Record excerpts Block Start

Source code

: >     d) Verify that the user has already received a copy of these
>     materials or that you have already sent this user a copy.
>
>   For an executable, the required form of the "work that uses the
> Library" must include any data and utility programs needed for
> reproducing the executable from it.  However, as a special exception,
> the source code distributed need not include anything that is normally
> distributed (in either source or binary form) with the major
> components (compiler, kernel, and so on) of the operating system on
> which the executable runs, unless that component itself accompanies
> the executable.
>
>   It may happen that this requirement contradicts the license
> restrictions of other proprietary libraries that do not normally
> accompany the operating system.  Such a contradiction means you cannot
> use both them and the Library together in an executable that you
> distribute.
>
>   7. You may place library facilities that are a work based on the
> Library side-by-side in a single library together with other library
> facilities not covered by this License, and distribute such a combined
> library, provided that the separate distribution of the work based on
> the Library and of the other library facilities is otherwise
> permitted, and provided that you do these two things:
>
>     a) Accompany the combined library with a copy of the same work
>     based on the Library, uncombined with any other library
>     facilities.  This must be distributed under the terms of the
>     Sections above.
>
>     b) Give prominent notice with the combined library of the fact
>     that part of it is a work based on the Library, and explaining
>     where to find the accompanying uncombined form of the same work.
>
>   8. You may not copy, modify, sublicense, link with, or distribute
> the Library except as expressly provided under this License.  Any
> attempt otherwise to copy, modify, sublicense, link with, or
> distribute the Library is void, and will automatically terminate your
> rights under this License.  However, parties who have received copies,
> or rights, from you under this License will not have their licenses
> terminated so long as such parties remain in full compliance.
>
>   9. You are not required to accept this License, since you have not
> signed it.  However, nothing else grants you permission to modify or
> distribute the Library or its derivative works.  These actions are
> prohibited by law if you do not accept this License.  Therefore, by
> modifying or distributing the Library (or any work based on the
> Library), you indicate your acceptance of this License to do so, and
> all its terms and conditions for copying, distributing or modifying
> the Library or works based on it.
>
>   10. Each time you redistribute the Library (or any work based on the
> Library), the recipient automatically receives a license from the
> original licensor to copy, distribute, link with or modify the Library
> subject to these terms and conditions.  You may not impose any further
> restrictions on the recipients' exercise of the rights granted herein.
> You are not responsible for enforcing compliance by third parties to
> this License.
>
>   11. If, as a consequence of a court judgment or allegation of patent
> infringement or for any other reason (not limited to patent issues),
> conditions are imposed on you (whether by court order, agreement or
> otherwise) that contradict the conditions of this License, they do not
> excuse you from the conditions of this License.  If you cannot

Record excerpts Block End

== Exercise ==
Extract exactly and only the lines above from the line containing "automatically terminate your" through the line containing "prohibited by law", both end lines included.

== Your response ==
> distribute the Library is void, and will automatically terminate your
> rights under this License.  However, parties who have received copies,
> or rights, from you under this License will not have their licenses
> terminated so long as such parties remain in full compliance.
>
>   9. You are not required to accept this License, since you have not
> signed it.  However, nothing else grants you permission to modify or
> distribute the Library or its derivative works.  These actions are
> prohibited by law if you do not accept this License.  Therefore, by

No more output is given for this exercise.